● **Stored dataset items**
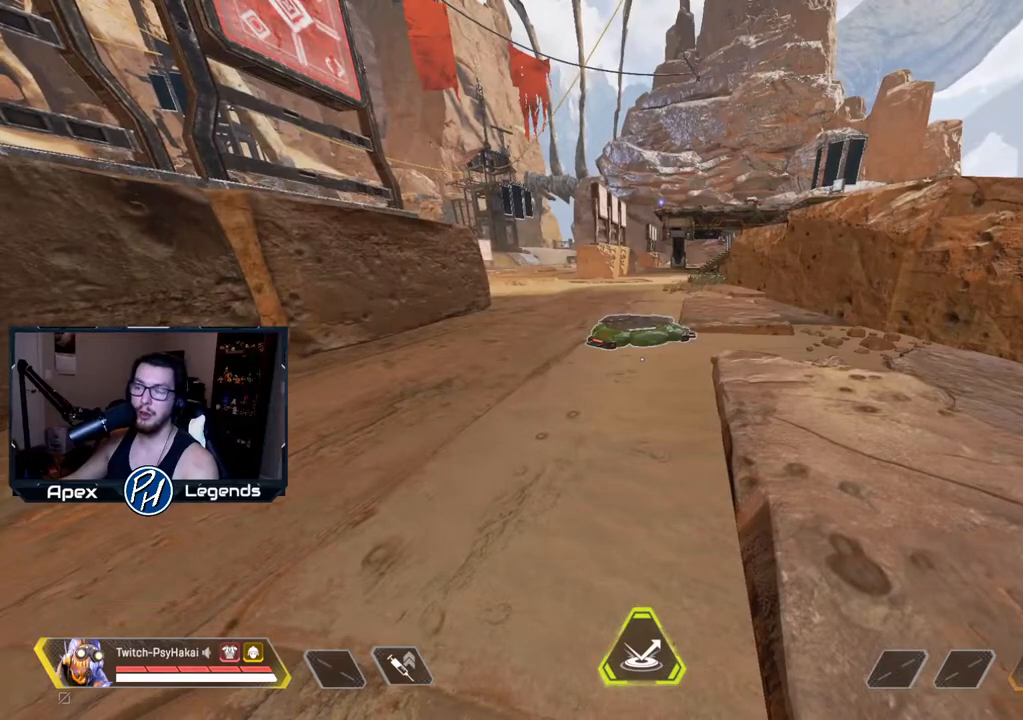
{"keys": [], "mouse": [], "events": []}
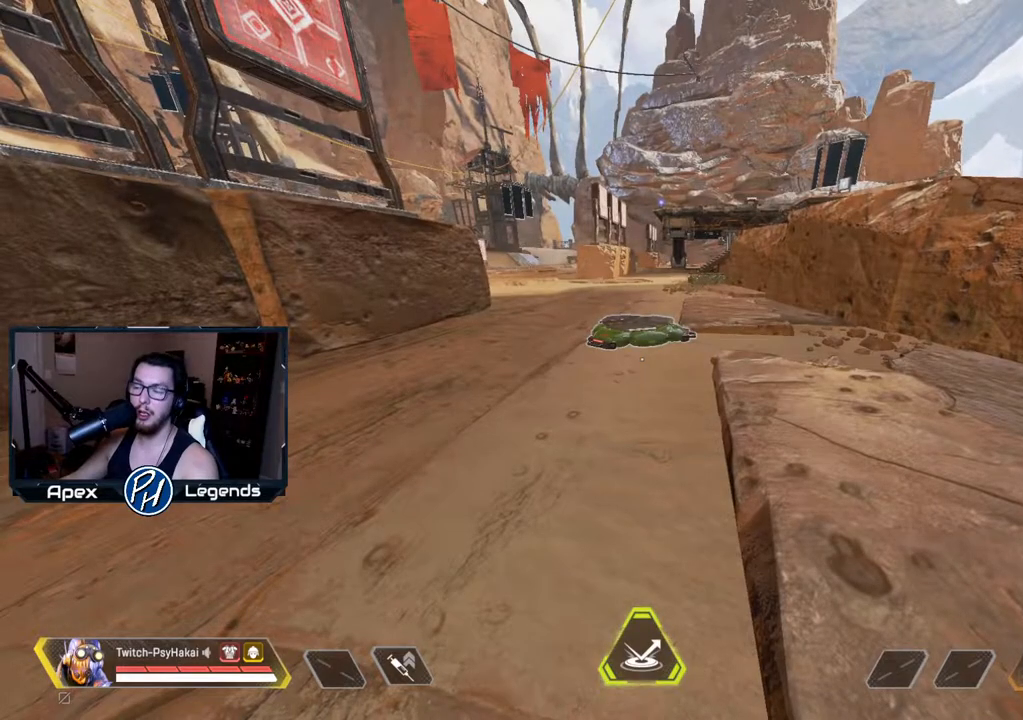
{"keys": [], "mouse": [], "events": []}
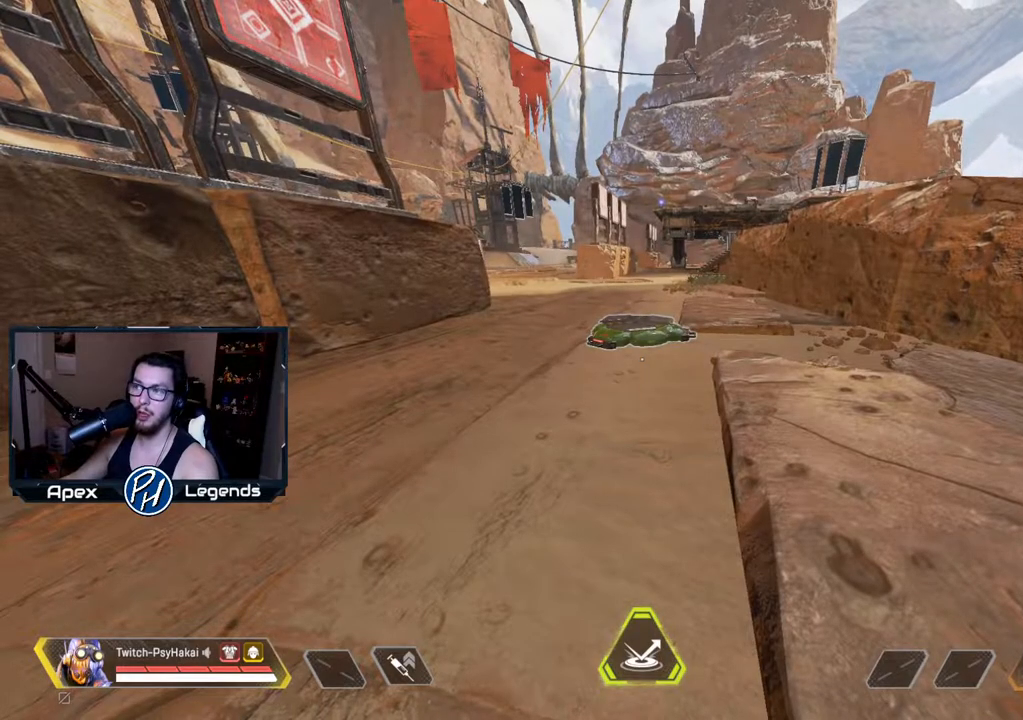
{"keys": [], "mouse": [], "events": []}
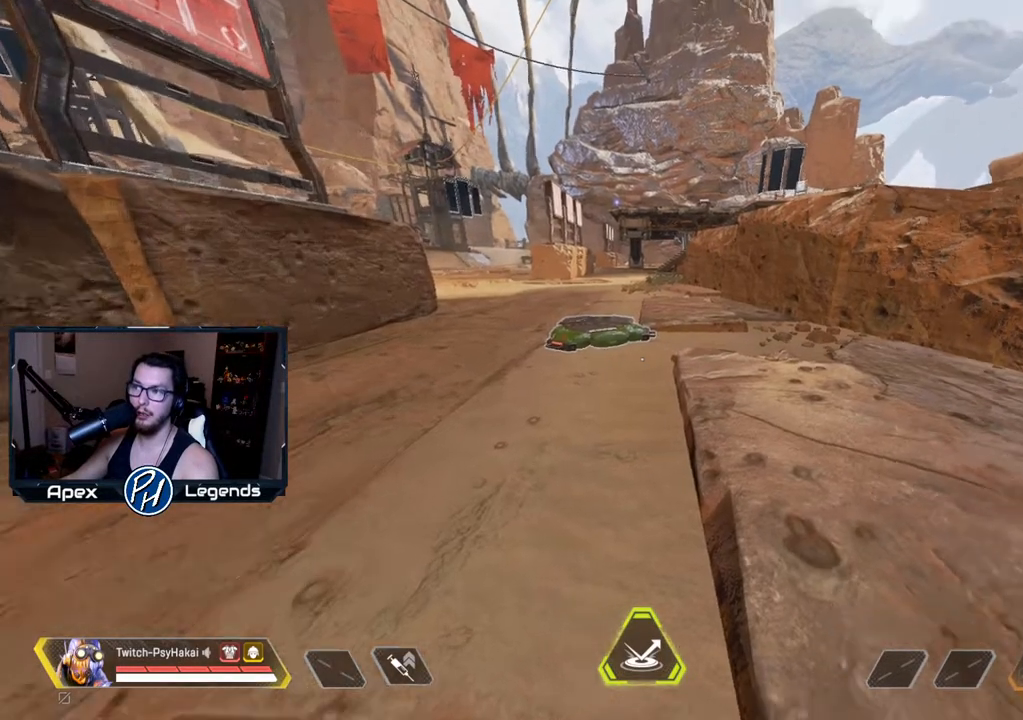
{"keys": [], "mouse": [], "events": []}
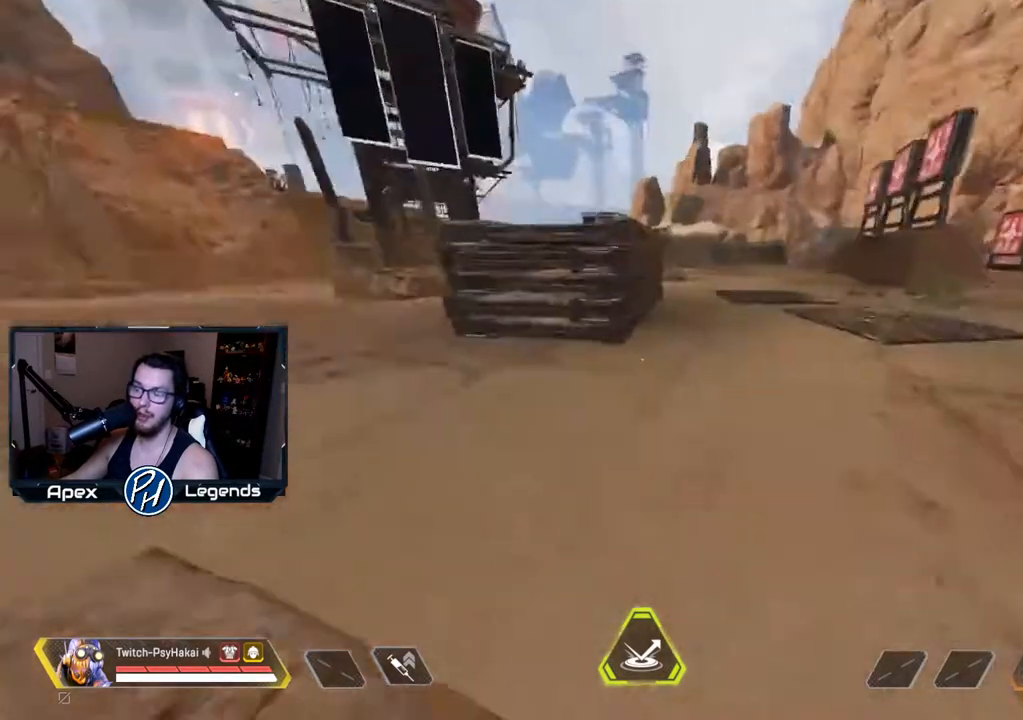
{"keys": [], "mouse": [], "events": []}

● **PROBLEM TO SOLVE**
Write out all the entries word for word, but drop the pictures.

● **RESULT OF THE TASK**
{"keys": [], "mouse": [], "events": []}
{"keys": [], "mouse": [], "events": []}
{"keys": [], "mouse": [], "events": []}
{"keys": [], "mouse": [], "events": []}
{"keys": [], "mouse": [], "events": []}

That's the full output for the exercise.